Fossils and petrified wood have helped us better understand the earth and its inhabitants before the end of the Mesozoic era. Over time, the organic material is replaced with other minerals, but the shape (sometimes even the very cell structure) remains as evidence of life. Jet, and some samples of petrified wood, come from organic material that was put under massive amounts of pressure over millions of years. Jet is a precursor to coal, and the high carbon content gives it its lustrous black tone.


Amber is the fossilized form of tree resin, which is mined heavily and still very useful. It has been used in jewelry sine Neolithic times! It is valued for its preservation qualities in paleontology, because creatures and plant matter trapped in sap can provide very clear clues to ancient life. However inclusions can diminish the value of the amber in the gem market. Like Jet, it is an exceedingly light material, perfect for designs like earrings and rings that won’t get too weighty on the wearer. 

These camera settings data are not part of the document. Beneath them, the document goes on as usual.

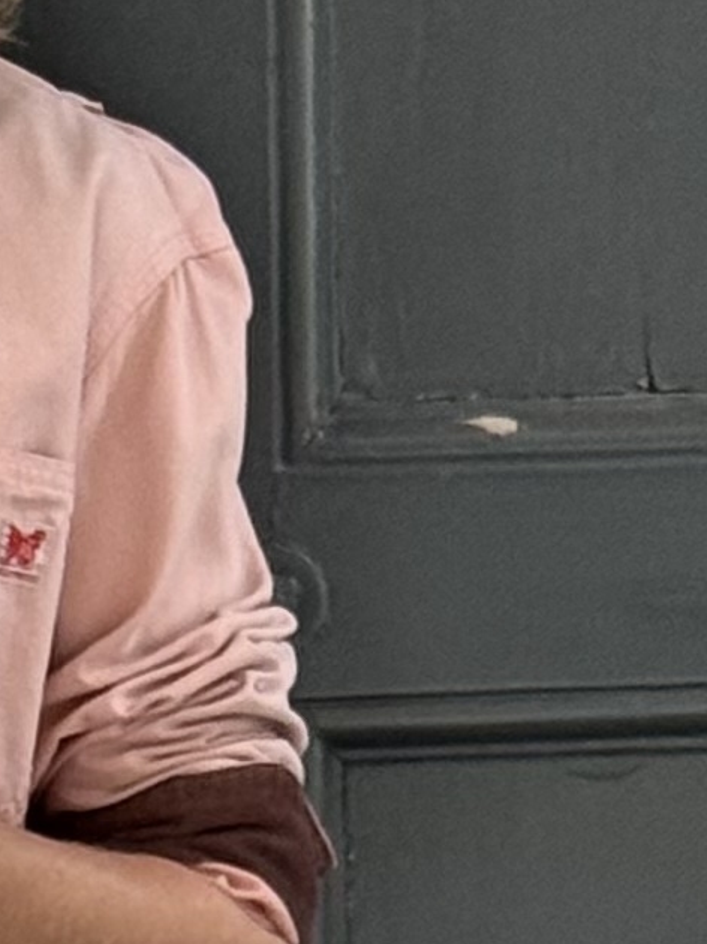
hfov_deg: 8.8
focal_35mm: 163
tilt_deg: -9.1
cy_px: 446
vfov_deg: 12.1
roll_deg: +1.1
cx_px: -415
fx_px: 4442
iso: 200
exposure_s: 1/60
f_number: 1.78
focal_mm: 6.76
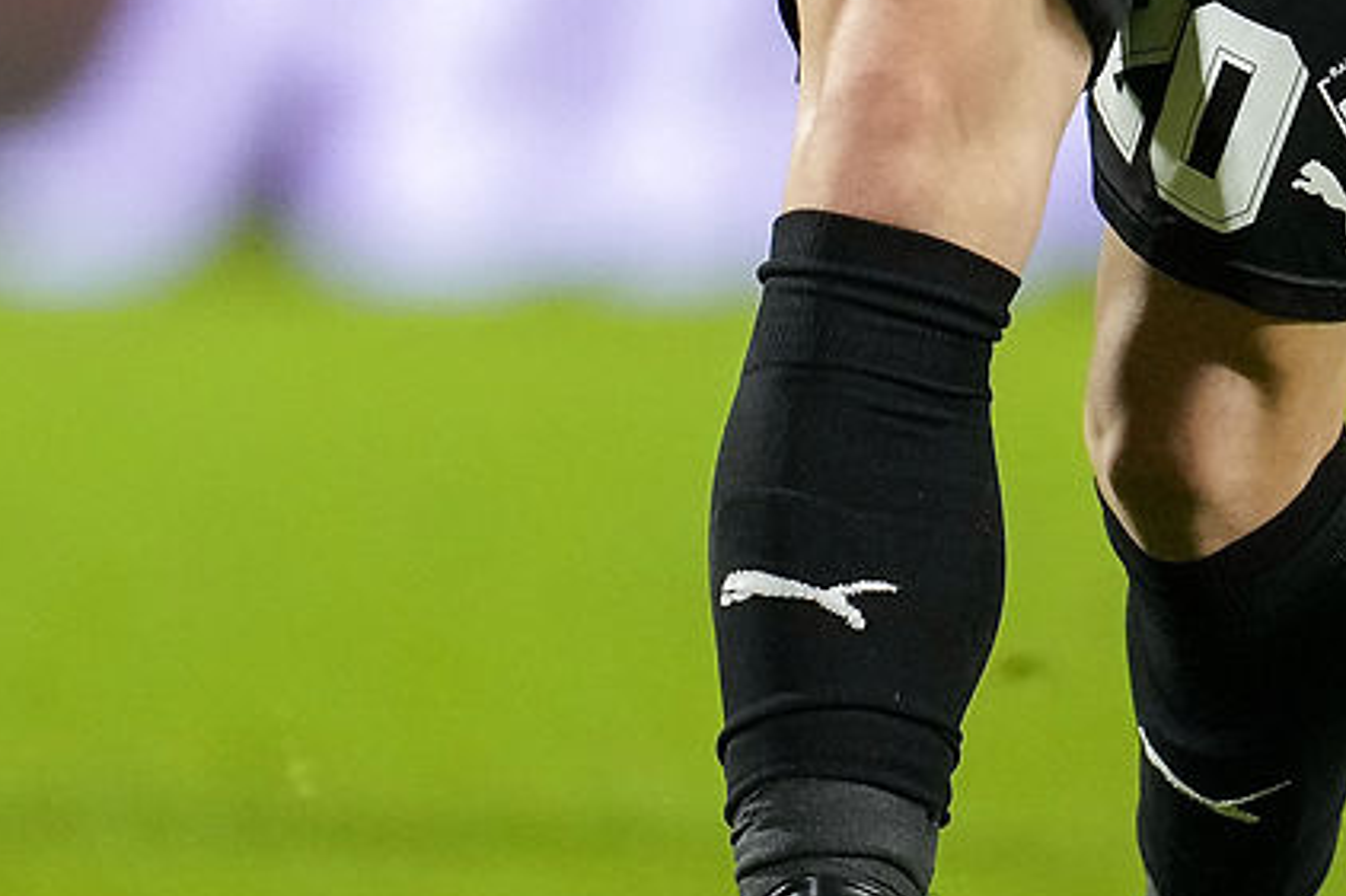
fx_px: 68055
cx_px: 944
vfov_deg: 0.8
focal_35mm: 1821
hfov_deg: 1.1
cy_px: -434
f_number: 2.8
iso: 4000
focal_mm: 400
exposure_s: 1/2000
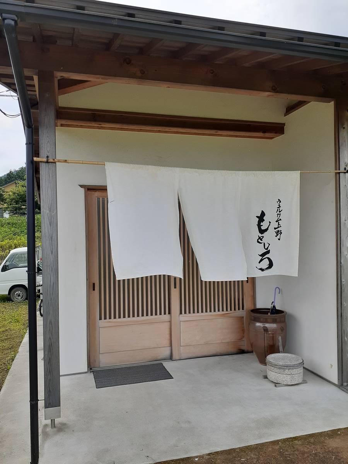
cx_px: 174
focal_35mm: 27
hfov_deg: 51.4
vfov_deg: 65.3
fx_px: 362
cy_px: 232
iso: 100
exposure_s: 1/1098
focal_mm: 3.6
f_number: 1.9
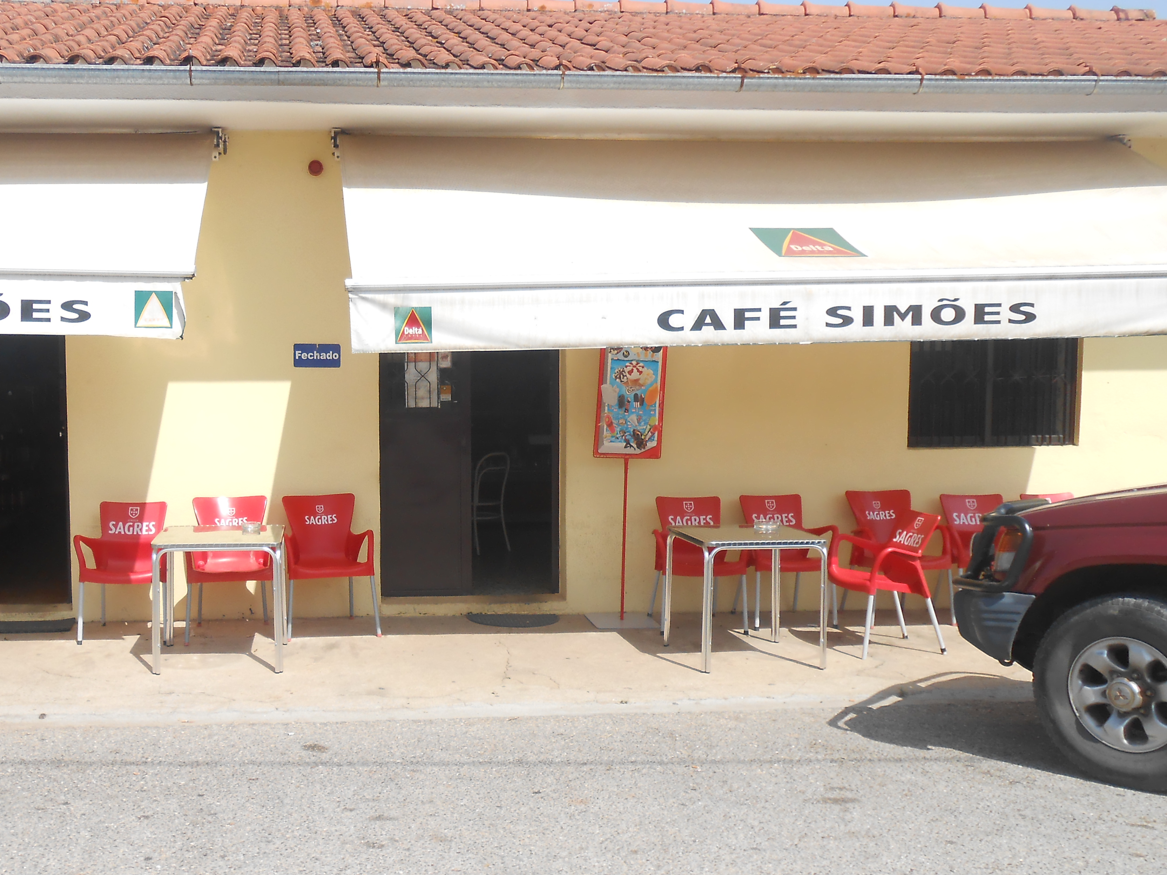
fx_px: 1214
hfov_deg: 50.3
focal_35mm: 36
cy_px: 474
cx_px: 379
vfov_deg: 39.6
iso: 80
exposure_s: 1/640
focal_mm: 4.6
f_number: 3.5
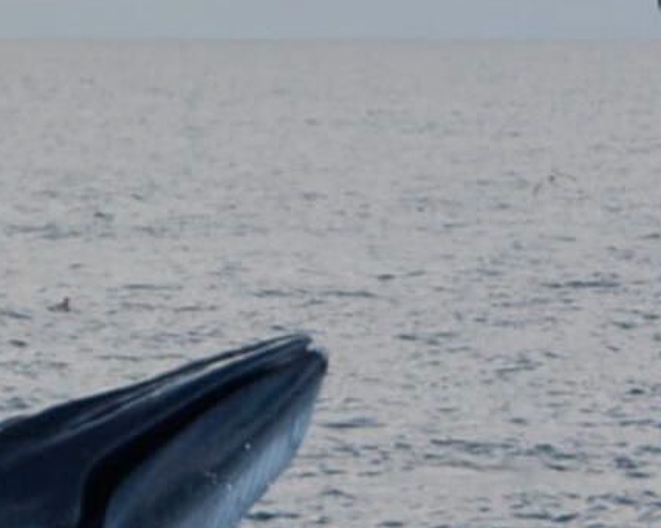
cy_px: 367
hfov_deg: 8.3
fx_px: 4544
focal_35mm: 232
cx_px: -68
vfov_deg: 6.6
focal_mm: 55
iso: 400
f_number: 5.6
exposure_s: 1/500
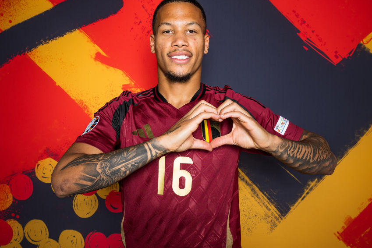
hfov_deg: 46.7
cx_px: 161
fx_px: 430
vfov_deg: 32.2
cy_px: 112
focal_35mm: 42
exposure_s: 1/200
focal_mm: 34.5
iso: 200
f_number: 7.1
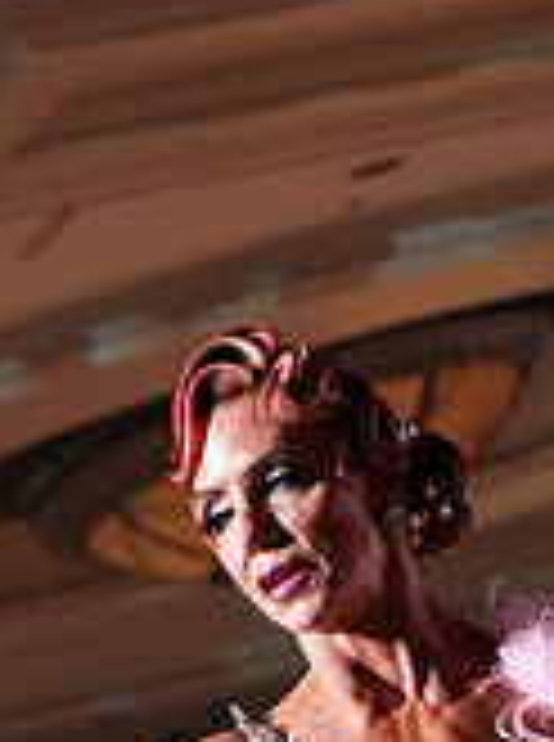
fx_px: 5591
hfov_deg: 5.7
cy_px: 1169
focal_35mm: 261
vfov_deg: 7.5
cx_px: 574
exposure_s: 1/400
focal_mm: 77
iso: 6400
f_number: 5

The dinosaur bone sold through Dakota Stones is minimally beneficial for scientific study, which is how it has been made available to the gem market. As the majority of organic material has been replaced by agate and other silica based compounds, crystal-like inclusions can be observed between intricate patterns on the surface of the beads. The cell structure of the bones is still evident as well! Like any creature, each one is incredibly unique, and we offer them in multiple tones.  

Of all these samples, remember the best materials tend to be donated towards research to better understand our solar system. You are not robbing a significant scientific opportunity by purchasing these beads. The samples that make it to be shaped into beads often come from specimens that have been studied thoroughly and now have no use in science today.